J’imagine que ce ne sera pas simple. J’essayerai d’oublier les gens que j’aime, mais qui eux ne m’aiment pas assez pour comprendre ou juste tolérer ce que je suis. J’imagine ma mère. Je l’imagine me dire que c’est fini, qu’elle aura fait tout ce qu’elle avait pu mais que je savais à quoi m’attendre. J’imagine la solitude. J’imagine la douleur.
Et le mensonge. Toujours et encore le mensonge. Parce que je me connais et je sais que je serais incapable d’avouer ma différence. Je voudrais tellement être normale que si je pouvais en avoir l’apparence je ferais tout pour ne pas qu’on sache que c’est faux…
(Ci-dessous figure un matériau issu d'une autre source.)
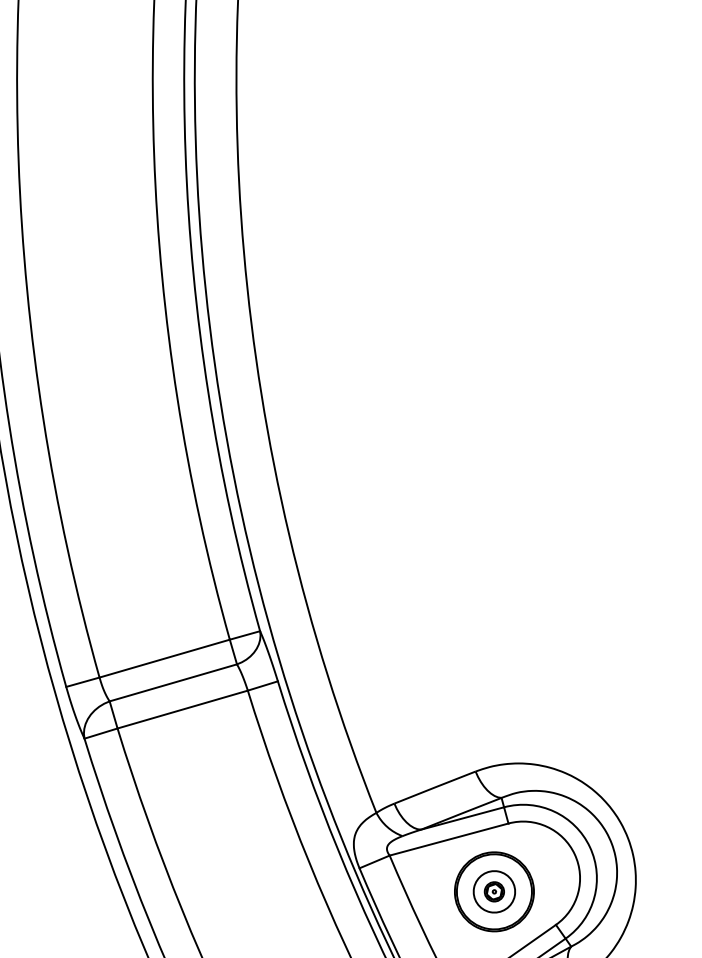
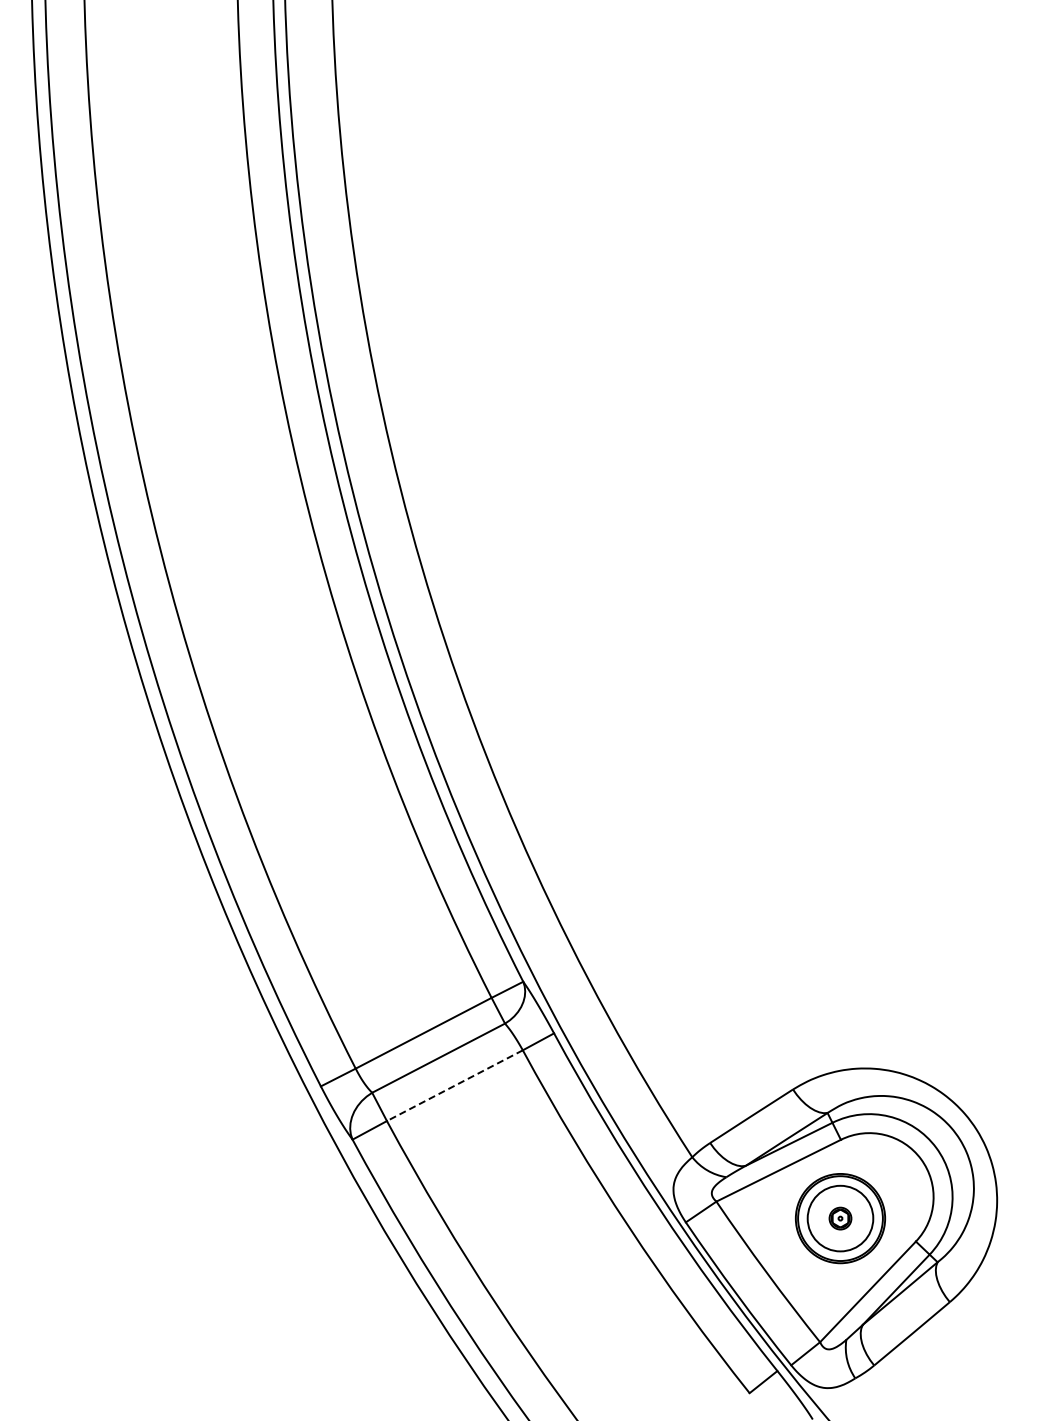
line: (182, 709) -> (454, 1085), solid -> dashed
circle: (494, 891) -> (840, 1218), size x1.4

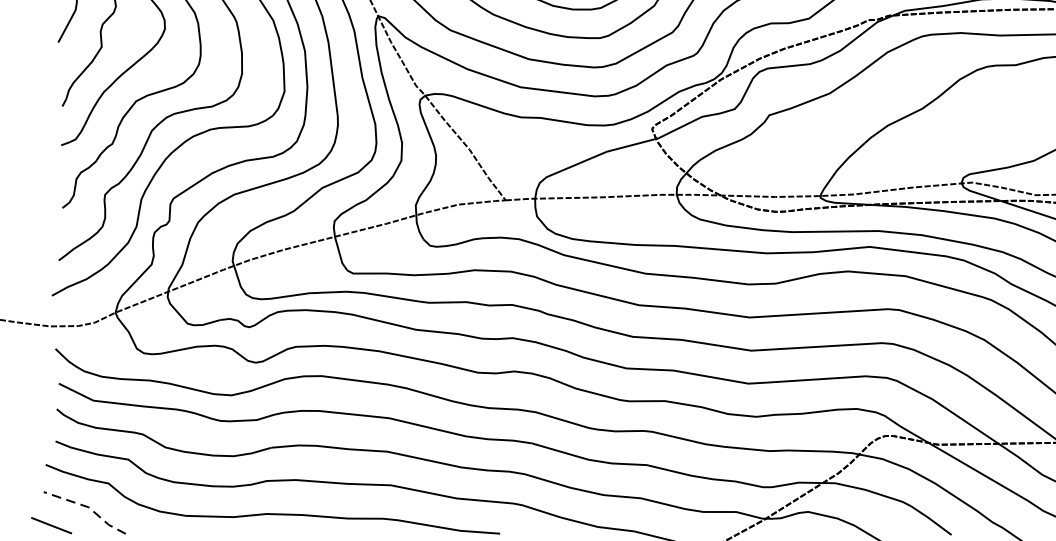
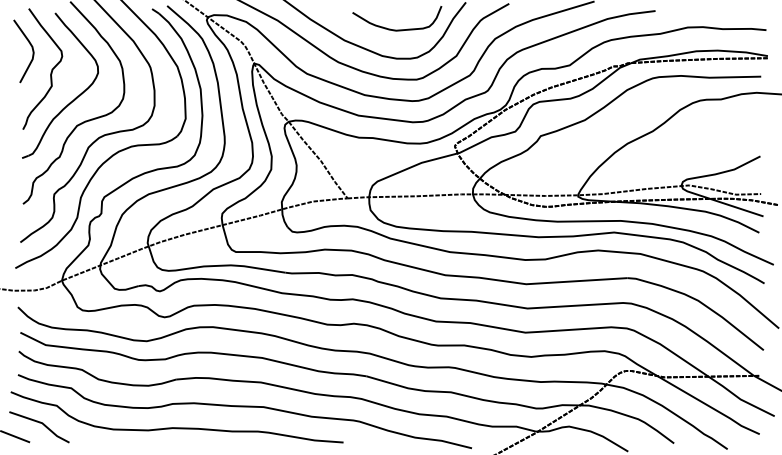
line: (89, 507) -> (42, 423), dashed -> solid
Des fois je me dis que ce serait tout de même plus simple de se soustraire à cette vie. Je ne serais jamais heureuse, alors à quoi bon lutter ? Je ne tire pas cette question de ma crise d’adolescence, ne vous méprenez pas ! Depuis que j’ai compris du haut de mes 7ans, sans toutefois pouvoir me l’exprimer clairement, que quelque chose clochais dans mon être, je nourris cet instinct de mort. J’aime les gens, mais j’en ais terriblement peur. Je les admire, je les imite. J’aime leurs rires, leurs larmes, leurs joies et leurs peines. Je suis en extase devant leur énergie, leur volonté et leur persévérance. Cette opiniâtreté, cette rage de vivre, les idéologies brisées, les rêves fanés… je critique, souvent je suis cynique et amère : je suis jalouse de ne pas pouvoir ressentir toutes ces choses. Je ne sais pas me battre pour ce que je suis, pour ceux que j’aime. Je suis inutile. Et pire encore que cette conscience d’être inutile, j’ai ce sentiment permanent d’être un boulet pour ceux que j’aime.
En fait, faudrait réussir à créer un monde moins conservateur, plus ouvert. A l'image de la multiplicité des gens qui le peuple, plutôt qu'à celle des gens qui ne tendent qu'à uniformiser notre diversité.